A pathspec is a list of components. Each component specifies a way to derive a new python file-like object from the previous file-like object. For example, image we have the following pathspec:

path:   /dev/sda1
pathtype: OS
nested_path: {
   path: /windows/notepad.exe
   pathtype: TSK
}

This opens the raw device /dev/sda1 using the OS driver. The TSK driver is then given the previous file like object and the nested pathspec instructing it to open the /windows/notepad.exe file after parsing the filesystem in the previous step.

This can get more involved, for example:

path:   /dev/sda1
pathtype: OS
nested_path: {
   path: /windows/system32/config/system
   pathtype: TSK
   nested_path: {
      path: SOFTWARE/MICROSOFT/WINDOWS/
      pathtype: REGISTRY
  }
}

Which means to use TSK to open the raw registry file and then REGFI to read the key from it (note that is needed because you generally cant read the registry file while the system is running).

Pathspec transformations

The pathspec tells the client exactly how to open the required file, by nesting drivers on the client. Generally, however, the server has no prior knowledge of files on the client, therefore the client needs to transform the server request to the pathspec that makes sense for the client. The following are the transformations which are applied to the pathspec by the client.
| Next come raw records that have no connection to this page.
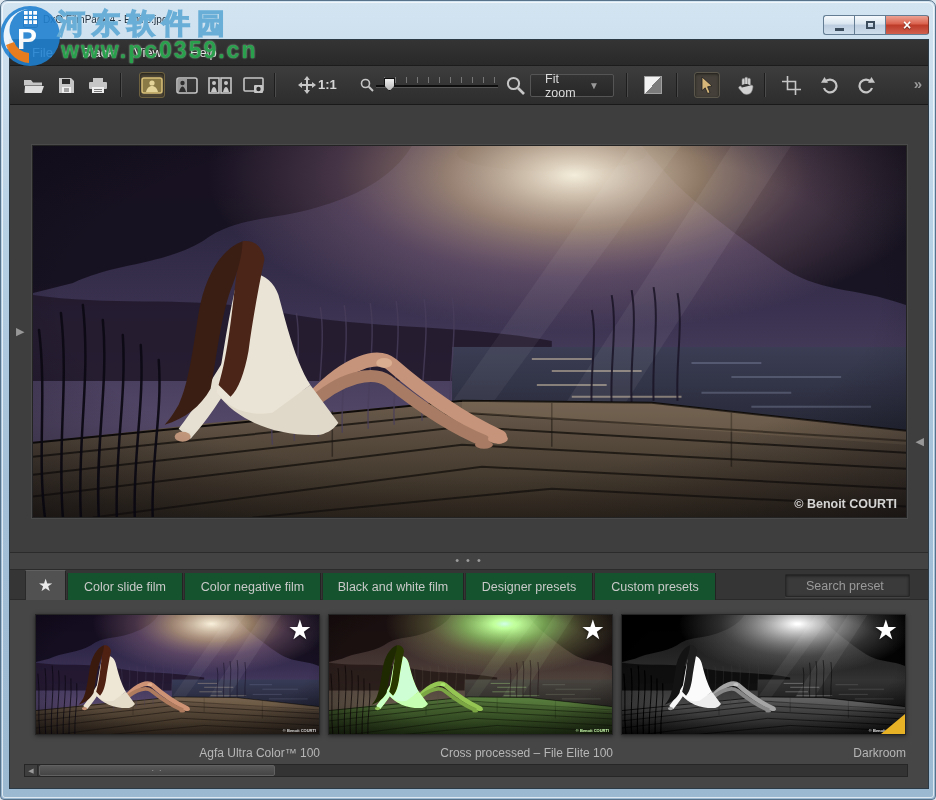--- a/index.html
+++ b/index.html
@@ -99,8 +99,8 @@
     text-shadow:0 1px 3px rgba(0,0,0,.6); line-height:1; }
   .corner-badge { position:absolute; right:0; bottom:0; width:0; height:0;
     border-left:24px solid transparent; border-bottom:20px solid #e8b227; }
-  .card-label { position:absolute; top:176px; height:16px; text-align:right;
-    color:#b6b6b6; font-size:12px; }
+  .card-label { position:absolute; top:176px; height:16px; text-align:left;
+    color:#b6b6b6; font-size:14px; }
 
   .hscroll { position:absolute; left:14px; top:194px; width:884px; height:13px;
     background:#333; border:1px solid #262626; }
File Case Correction and path separator correction

Some filesystems are not case sensitive (e.g. NTFS). However they do preserve file cases. This means that the same pathspecs with different case filename will access the same file on disk. This file however, does have a well defined and unchanging casing. The client can correct file casing, e.g.:

path: c:\documents and settings\
pathtype: OS

Is corrected to the normalized form:

path: /c/Documents and Settings/
pathtype: OS

Filesystem mount point conversions

Sometimes the server requires to read a particular file from the raw disk using TSK. However, the server generally does not know where the file physically exists without finding out the mounted devices and their mount points. This mapping can only be done on the client at request runtime. When the top level pathtype is TSK, the client knows that the server intends to read the file through the raw interface, and therefore converts the pathspec to the correct form using the mount points information. For example:

path: /home/user/hello.txt
pathtype: TSK

Is converted to:

path: /dev/sda2
pathtype: OS
nested_path: {
      path: /user/hello.txt
      pathtype: TSK
}

UUIDs versus “classical” device nodes

External disks can easily get re-ordered at start time, so that path specifiers containing /dev/sd? etc. may not be valid anymore after the last reboot. For that reason the client will typically replace /dev/sda2 or similar strings with /dev/disk/by-uuid/[UUID] on Linux or other constructions (e.g. pathtype: uuid) for all clients.

Life of a client pathspec request

The figure below illustrates a typical request to the client - in this case to list a directory:

  1. A ListDirectory Flow is called with a pathspec of:

    path: c:\docume~1\bob\
    pathtype: OS
    
  2. The flow sends a request for the client action ListDirectory with the provided pathspec.

  3. Client calls VFSOpen(pathspec) which opens the file, and corrects the pathspec to:

    path: c:\Documents and Settings\Bob\
    pathtype: OS
    
  4. Client returns StatResponse for this directory with the corrected pathspec.

  5. The client response maps to a defined location in the server data store. In this case a mapping is created for files read through the OS apis using the OS path type. Note that the path to access the created files contains the case corrected client paths:

    /fs/os/c/Documents and Settings/Bob
    
  6. The server now creates this object, and stores the corrected pathspec as an attribute.

Client pathspec conversions can be expensive so the next time the server uses this object for a client request, the server can simply return the client the corrected pathspec. The corrected pathspec has the LITERAL option enabled which prevents the client from applying any corrections.